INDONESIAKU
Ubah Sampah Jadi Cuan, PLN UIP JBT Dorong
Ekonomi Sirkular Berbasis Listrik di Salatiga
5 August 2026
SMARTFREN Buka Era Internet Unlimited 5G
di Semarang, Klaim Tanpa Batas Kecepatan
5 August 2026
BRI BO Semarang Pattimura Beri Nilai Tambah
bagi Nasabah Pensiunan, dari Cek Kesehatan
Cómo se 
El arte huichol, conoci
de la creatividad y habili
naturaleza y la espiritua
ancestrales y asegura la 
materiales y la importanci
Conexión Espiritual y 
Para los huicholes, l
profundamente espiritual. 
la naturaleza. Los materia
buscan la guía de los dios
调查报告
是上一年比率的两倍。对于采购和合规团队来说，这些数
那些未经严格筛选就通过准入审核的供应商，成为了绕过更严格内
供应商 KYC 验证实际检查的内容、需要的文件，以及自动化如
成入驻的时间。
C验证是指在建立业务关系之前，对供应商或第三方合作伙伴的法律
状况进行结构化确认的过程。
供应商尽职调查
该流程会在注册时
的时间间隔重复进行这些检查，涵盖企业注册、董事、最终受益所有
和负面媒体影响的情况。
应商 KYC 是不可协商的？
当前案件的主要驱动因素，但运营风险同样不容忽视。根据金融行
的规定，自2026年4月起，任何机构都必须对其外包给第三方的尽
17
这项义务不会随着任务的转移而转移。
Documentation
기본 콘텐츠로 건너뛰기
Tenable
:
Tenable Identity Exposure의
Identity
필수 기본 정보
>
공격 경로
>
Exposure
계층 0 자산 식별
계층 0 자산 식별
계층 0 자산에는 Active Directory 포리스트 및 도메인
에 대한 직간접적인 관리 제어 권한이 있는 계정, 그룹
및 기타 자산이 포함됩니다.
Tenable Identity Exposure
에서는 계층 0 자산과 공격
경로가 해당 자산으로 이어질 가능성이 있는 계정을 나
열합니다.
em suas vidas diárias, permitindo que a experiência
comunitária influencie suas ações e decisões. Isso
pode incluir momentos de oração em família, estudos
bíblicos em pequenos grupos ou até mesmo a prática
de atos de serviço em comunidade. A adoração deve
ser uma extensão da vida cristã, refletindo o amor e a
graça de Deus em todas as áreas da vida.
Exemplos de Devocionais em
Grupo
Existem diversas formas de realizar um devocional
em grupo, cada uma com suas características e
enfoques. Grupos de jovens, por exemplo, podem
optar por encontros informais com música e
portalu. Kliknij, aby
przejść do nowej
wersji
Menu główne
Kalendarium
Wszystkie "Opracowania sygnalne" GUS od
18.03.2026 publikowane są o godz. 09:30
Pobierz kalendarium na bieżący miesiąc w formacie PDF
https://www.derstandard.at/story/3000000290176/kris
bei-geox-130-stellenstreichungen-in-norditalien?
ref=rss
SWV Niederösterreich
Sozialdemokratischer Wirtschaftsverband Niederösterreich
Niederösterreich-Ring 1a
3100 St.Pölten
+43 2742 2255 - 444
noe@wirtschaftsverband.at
========================================
Only one stretch of the data is wanted: the lines from the one with "Para los huicholes, l" through the last, repeated exactly.

- SOLUTION FOR THIS EXERCISE:
Para los huicholes, l
profundamente espiritual. 
la naturaleza. Los materia
buscan la guía de los dios
调查报告
是上一年比率的两倍。对于采购和合规团队来说，这些数
那些未经严格筛选就通过准入审核的供应商，成为了绕过更严格内
供应商 KYC 验证实际检查的内容、需要的文件，以及自动化如
成入驻的时间。
C验证是指在建立业务关系之前，对供应商或第三方合作伙伴的法律
状况进行结构化确认的过程。
供应商尽职调查
该流程会在注册时
的时间间隔重复进行这些检查，涵盖企业注册、董事、最终受益所有
和负面媒体影响的情况。
应商 KYC 是不可协商的？
当前案件的主要驱动因素，但运营风险同样不容忽视。根据金融行
的规定，自2026年4月起，任何机构都必须对其外包给第三方的尽
17
这项义务不会随着任务的转移而转移。
Documentation
기본 콘텐츠로 건너뛰기
Tenable
:
Tenable Identity Exposure의
Identity
필수 기본 정보
>
공격 경로
>
Exposure
계층 0 자산 식별
계층 0 자산 식별
계층 0 자산에는 Active Directory 포리스트 및 도메인
에 대한 직간접적인 관리 제어 권한이 있는 계정, 그룹
및 기타 자산이 포함됩니다.
Tenable Identity Exposure
에서는 계층 0 자산과 공격
경로가 해당 자산으로 이어질 가능성이 있는 계정을 나
열합니다.
em suas vidas diárias, permitindo que a experiência
comunitária influencie suas ações e decisões. Isso
pode incluir momentos de oração em família, estudos
bíblicos em pequenos grupos ou até mesmo a prática
de atos de serviço em comunidade. A adoração deve
ser uma extensão da vida cristã, refletindo o amor e a
graça de Deus em todas as áreas da vida.
Exemplos de Devocionais em
Grupo
Existem diversas formas de realizar um devocional
em grupo, cada uma com suas características e
enfoques. Grupos de jovens, por exemplo, podem
optar por encontros informais com música e
portalu. Kliknij, aby
przejść do nowej
wersji
Menu główne
Kalendarium
Wszystkie "Opracowania sygnalne" GUS od
18.03.2026 publikowane są o godz. 09:30
Pobierz kalendarium na bieżący miesiąc w formacie PDF
https://www.derstandard.at/story/3000000290176/kris
bei-geox-130-stellenstreichungen-in-norditalien?
ref=rss
SWV Niederösterreich
Sozialdemokratischer Wirtschaftsverband Niederösterreich
Niederösterreich-Ring 1a
3100 St.Pölten
+43 2742 2255 - 444
noe@wirtschaftsverband.at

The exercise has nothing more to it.